• DESCRIPTION OF THE TASK: The exercise asks for every line of the data to be reproduced exactly.

(Source records)
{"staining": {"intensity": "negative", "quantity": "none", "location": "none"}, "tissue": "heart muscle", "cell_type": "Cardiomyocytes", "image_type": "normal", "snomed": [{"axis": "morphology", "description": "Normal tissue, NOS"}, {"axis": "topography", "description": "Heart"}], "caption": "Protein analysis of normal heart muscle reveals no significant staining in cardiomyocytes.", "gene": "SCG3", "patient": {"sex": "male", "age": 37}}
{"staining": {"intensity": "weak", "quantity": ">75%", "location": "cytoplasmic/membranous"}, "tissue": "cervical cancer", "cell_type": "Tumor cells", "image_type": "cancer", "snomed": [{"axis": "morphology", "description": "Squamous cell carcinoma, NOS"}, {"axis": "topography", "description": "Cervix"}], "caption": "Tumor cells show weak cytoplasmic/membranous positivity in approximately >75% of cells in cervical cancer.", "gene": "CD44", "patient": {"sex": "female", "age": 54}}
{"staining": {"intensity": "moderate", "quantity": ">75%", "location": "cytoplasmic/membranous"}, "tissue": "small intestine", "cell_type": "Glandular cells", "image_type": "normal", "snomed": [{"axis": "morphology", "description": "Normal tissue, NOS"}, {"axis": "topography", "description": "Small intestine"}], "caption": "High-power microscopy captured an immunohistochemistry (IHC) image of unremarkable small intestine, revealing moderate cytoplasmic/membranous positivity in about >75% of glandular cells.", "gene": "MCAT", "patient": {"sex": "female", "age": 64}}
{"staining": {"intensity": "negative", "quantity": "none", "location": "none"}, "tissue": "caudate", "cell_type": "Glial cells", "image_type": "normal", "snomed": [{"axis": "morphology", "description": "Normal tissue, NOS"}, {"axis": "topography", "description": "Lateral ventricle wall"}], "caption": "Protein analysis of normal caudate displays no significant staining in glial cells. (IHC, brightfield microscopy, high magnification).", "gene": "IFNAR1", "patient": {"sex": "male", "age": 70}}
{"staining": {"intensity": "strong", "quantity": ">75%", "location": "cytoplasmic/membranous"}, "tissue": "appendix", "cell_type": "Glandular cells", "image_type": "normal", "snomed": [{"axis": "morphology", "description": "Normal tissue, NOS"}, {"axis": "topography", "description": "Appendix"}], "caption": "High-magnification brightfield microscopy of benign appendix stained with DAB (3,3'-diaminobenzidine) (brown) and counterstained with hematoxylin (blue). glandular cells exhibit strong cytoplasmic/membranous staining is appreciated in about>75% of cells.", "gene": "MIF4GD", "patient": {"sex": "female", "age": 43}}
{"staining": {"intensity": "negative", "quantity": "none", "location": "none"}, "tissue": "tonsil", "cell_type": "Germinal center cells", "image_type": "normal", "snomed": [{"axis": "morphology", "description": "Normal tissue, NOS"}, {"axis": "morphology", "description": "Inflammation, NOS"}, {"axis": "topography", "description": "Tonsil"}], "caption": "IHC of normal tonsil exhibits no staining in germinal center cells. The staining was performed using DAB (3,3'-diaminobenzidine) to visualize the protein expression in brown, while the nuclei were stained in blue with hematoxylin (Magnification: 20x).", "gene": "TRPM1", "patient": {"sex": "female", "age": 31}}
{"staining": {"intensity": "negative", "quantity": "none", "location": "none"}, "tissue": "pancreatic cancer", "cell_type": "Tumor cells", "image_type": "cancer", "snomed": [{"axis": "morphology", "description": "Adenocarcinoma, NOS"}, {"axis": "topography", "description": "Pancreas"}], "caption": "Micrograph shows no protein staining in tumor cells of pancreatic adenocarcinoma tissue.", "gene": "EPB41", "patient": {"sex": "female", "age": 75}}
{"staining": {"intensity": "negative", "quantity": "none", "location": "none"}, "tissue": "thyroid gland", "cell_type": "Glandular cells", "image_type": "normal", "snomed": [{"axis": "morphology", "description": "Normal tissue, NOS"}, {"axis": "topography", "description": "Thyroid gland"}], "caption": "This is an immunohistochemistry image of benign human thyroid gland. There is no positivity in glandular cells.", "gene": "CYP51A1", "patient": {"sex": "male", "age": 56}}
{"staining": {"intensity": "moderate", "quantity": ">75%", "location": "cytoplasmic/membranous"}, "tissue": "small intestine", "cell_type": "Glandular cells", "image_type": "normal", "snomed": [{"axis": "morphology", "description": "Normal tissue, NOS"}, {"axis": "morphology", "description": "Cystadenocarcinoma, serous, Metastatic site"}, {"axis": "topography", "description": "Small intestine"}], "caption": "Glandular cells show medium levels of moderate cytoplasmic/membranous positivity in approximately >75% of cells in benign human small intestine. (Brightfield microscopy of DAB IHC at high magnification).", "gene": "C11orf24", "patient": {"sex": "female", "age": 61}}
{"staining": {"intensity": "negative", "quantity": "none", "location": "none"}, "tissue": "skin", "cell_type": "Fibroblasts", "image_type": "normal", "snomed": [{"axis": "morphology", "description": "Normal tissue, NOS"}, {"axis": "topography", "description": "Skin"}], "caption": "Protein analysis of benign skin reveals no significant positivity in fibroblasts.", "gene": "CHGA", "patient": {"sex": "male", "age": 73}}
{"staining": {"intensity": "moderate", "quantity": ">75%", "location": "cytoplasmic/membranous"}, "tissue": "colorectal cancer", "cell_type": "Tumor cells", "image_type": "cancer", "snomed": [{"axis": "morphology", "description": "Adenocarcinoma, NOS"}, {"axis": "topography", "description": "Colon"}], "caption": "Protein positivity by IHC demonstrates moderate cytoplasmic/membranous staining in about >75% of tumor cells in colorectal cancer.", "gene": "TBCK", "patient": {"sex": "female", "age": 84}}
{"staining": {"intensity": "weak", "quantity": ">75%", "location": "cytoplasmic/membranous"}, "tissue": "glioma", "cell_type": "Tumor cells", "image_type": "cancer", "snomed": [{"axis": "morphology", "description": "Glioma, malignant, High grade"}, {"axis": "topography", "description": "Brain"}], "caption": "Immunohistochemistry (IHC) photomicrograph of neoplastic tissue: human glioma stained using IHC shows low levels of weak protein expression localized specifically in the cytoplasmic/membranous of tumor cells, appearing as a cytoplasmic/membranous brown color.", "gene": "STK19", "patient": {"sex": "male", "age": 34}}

• EXERCISE ANSWER:
{"staining": {"intensity": "negative", "quantity": "none", "location": "none"}, "tissue": "heart muscle", "cell_type": "Cardiomyocytes", "image_type": "normal", "snomed": [{"axis": "morphology", "description": "Normal tissue, NOS"}, {"axis": "topography", "description": "Heart"}], "caption": "Protein analysis of normal heart muscle reveals no significant staining in cardiomyocytes.", "gene": "SCG3", "patient": {"sex": "male", "age": 37}}
{"staining": {"intensity": "weak", "quantity": ">75%", "location": "cytoplasmic/membranous"}, "tissue": "cervical cancer", "cell_type": "Tumor cells", "image_type": "cancer", "snomed": [{"axis": "morphology", "description": "Squamous cell carcinoma, NOS"}, {"axis": "topography", "description": "Cervix"}], "caption": "Tumor cells show weak cytoplasmic/membranous positivity in approximately >75% of cells in cervical cancer.", "gene": "CD44", "patient": {"sex": "female", "age": 54}}
{"staining": {"intensity": "moderate", "quantity": ">75%", "location": "cytoplasmic/membranous"}, "tissue": "small intestine", "cell_type": "Glandular cells", "image_type": "normal", "snomed": [{"axis": "morphology", "description": "Normal tissue, NOS"}, {"axis": "topography", "description": "Small intestine"}], "caption": "High-power microscopy captured an immunohistochemistry (IHC) image of unremarkable small intestine, revealing moderate cytoplasmic/membranous positivity in about >75% of glandular cells.", "gene": "MCAT", "patient": {"sex": "female", "age": 64}}
{"staining": {"intensity": "negative", "quantity": "none", "location": "none"}, "tissue": "caudate", "cell_type": "Glial cells", "image_type": "normal", "snomed": [{"axis": "morphology", "description": "Normal tissue, NOS"}, {"axis": "topography", "description": "Lateral ventricle wall"}], "caption": "Protein analysis of normal caudate displays no significant staining in glial cells. (IHC, brightfield microscopy, high magnification).", "gene": "IFNAR1", "patient": {"sex": "male", "age": 70}}
{"staining": {"intensity": "strong", "quantity": ">75%", "location": "cytoplasmic/membranous"}, "tissue": "appendix", "cell_type": "Glandular cells", "image_type": "normal", "snomed": [{"axis": "morphology", "description": "Normal tissue, NOS"}, {"axis": "topography", "description": "Appendix"}], "caption": "High-magnification brightfield microscopy of benign appendix stained with DAB (3,3'-diaminobenzidine) (brown) and counterstained with hematoxylin (blue). glandular cells exhibit strong cytoplasmic/membranous staining is appreciated in about>75% of cells.", "gene": "MIF4GD", "patient": {"sex": "female", "age": 43}}
{"staining": {"intensity": "negative", "quantity": "none", "location": "none"}, "tissue": "tonsil", "cell_type": "Germinal center cells", "image_type": "normal", "snomed": [{"axis": "morphology", "description": "Normal tissue, NOS"}, {"axis": "morphology", "description": "Inflammation, NOS"}, {"axis": "topography", "description": "Tonsil"}], "caption": "IHC of normal tonsil exhibits no staining in germinal center cells. The staining was performed using DAB (3,3'-diaminobenzidine) to visualize the protein expression in brown, while the nuclei were stained in blue with hematoxylin (Magnification: 20x).", "gene": "TRPM1", "patient": {"sex": "female", "age": 31}}
{"staining": {"intensity": "negative", "quantity": "none", "location": "none"}, "tissue": "pancreatic cancer", "cell_type": "Tumor cells", "image_type": "cancer", "snomed": [{"axis": "morphology", "description": "Adenocarcinoma, NOS"}, {"axis": "topography", "description": "Pancreas"}], "caption": "Micrograph shows no protein staining in tumor cells of pancreatic adenocarcinoma tissue.", "gene": "EPB41", "patient": {"sex": "female", "age": 75}}
{"staining": {"intensity": "negative", "quantity": "none", "location": "none"}, "tissue": "thyroid gland", "cell_type": "Glandular cells", "image_type": "normal", "snomed": [{"axis": "morphology", "description": "Normal tissue, NOS"}, {"axis": "topography", "description": "Thyroid gland"}], "caption": "This is an immunohistochemistry image of benign human thyroid gland. There is no positivity in glandular cells.", "gene": "CYP51A1", "patient": {"sex": "male", "age": 56}}
{"staining": {"intensity": "moderate", "quantity": ">75%", "location": "cytoplasmic/membranous"}, "tissue": "small intestine", "cell_type": "Glandular cells", "image_type": "normal", "snomed": [{"axis": "morphology", "description": "Normal tissue, NOS"}, {"axis": "morphology", "description": "Cystadenocarcinoma, serous, Metastatic site"}, {"axis": "topography", "description": "Small intestine"}], "caption": "Glandular cells show medium levels of moderate cytoplasmic/membranous positivity in approximately >75% of cells in benign human small intestine. (Brightfield microscopy of DAB IHC at high magnification).", "gene": "C11orf24", "patient": {"sex": "female", "age": 61}}
{"staining": {"intensity": "negative", "quantity": "none", "location": "none"}, "tissue": "skin", "cell_type": "Fibroblasts", "image_type": "normal", "snomed": [{"axis": "morphology", "description": "Normal tissue, NOS"}, {"axis": "topography", "description": "Skin"}], "caption": "Protein analysis of benign skin reveals no significant positivity in fibroblasts.", "gene": "CHGA", "patient": {"sex": "male", "age": 73}}
{"staining": {"intensity": "moderate", "quantity": ">75%", "location": "cytoplasmic/membranous"}, "tissue": "colorectal cancer", "cell_type": "Tumor cells", "image_type": "cancer", "snomed": [{"axis": "morphology", "description": "Adenocarcinoma, NOS"}, {"axis": "topography", "description": "Colon"}], "caption": "Protein positivity by IHC demonstrates moderate cytoplasmic/membranous staining in about >75% of tumor cells in colorectal cancer.", "gene": "TBCK", "patient": {"sex": "female", "age": 84}}
{"staining": {"intensity": "weak", "quantity": ">75%", "location": "cytoplasmic/membranous"}, "tissue": "glioma", "cell_type": "Tumor cells", "image_type": "cancer", "snomed": [{"axis": "morphology", "description": "Glioma, malignant, High grade"}, {"axis": "topography", "description": "Brain"}], "caption": "Immunohistochemistry (IHC) photomicrograph of neoplastic tissue: human glioma stained using IHC shows low levels of weak protein expression localized specifically in the cytoplasmic/membranous of tumor cells, appearing as a cytoplasmic/membranous brown color.", "gene": "STK19", "patient": {"sex": "male", "age": 34}}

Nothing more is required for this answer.